- Opening Delimiter -

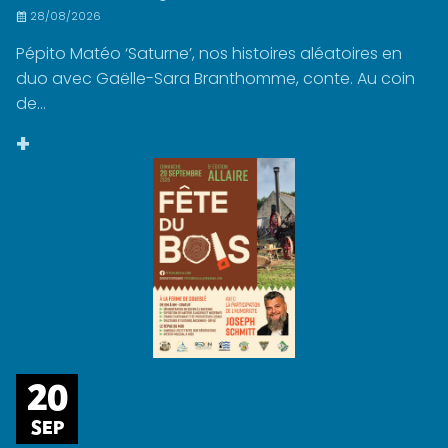
28/08/2026
Pépito Matéo ‘Saturne’, nos histoires aléatoires en
duo avec Gaëlle-Sara Branthomme, conte. Au coin
de...
+
20
SEP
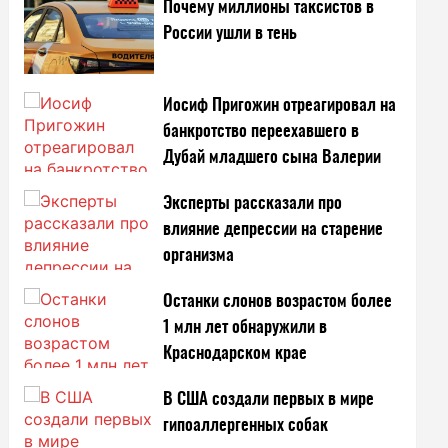
Почему миллионы таксистов в
России ушли в тень
Иосиф Пригожин отреагировал на
банкротство переехавшего в
Дубай младшего сына Валерии
Эксперты рассказали про
влияние депрессии на старение
организма
Останки слонов возрастом более
1 млн лет обнаружили в
Краснодарском крае
В США создали первых в мире
гипоаллергенных собак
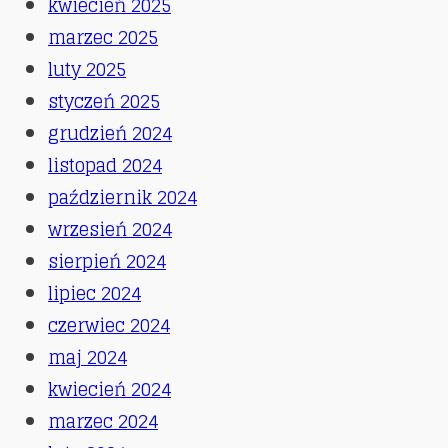
kwiecień 2025
marzec 2025
luty 2025
styczeń 2025
grudzień 2024
listopad 2024
październik 2024
wrzesień 2024
sierpień 2024
lipiec 2024
czerwiec 2024
maj 2024
kwiecień 2024
marzec 2024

- Closing Delimiter -

• _TASK OBJECTIVE_
Put every line of text from the records above into one numbered list, skipping blank lines. Leave the pictures out.

• _YOUR RESPONSE_
1. 28/08/2026
2. Pépito Matéo ‘Saturne’, nos histoires aléatoires en
3. duo avec Gaëlle-Sara Branthomme, conte. Au coin
4. de...
5. +
6. 20
7. SEP
8. Почему миллионы таксистов в
9. России ушли в тень
10. Иосиф Пригожин отреагировал на
11. банкротство переехавшего в
12. Дубай младшего сына Валерии
13. Эксперты рассказали про
14. влияние депрессии на старение
15. организма
16. Останки слонов возрастом более
17. 1 млн лет обнаружили в
18. Краснодарском крае
19. В США создали первых в мире
20. гипоаллергенных собак
21. kwiecień 2025
22. marzec 2025
23. luty 2025
24. styczeń 2025
25. grudzień 2024
26. listopad 2024
27. październik 2024
28. wrzesień 2024
29. sierpień 2024
30. lipiec 2024
31. czerwiec 2024
32. maj 2024
33. kwiecień 2024
34. marzec 2024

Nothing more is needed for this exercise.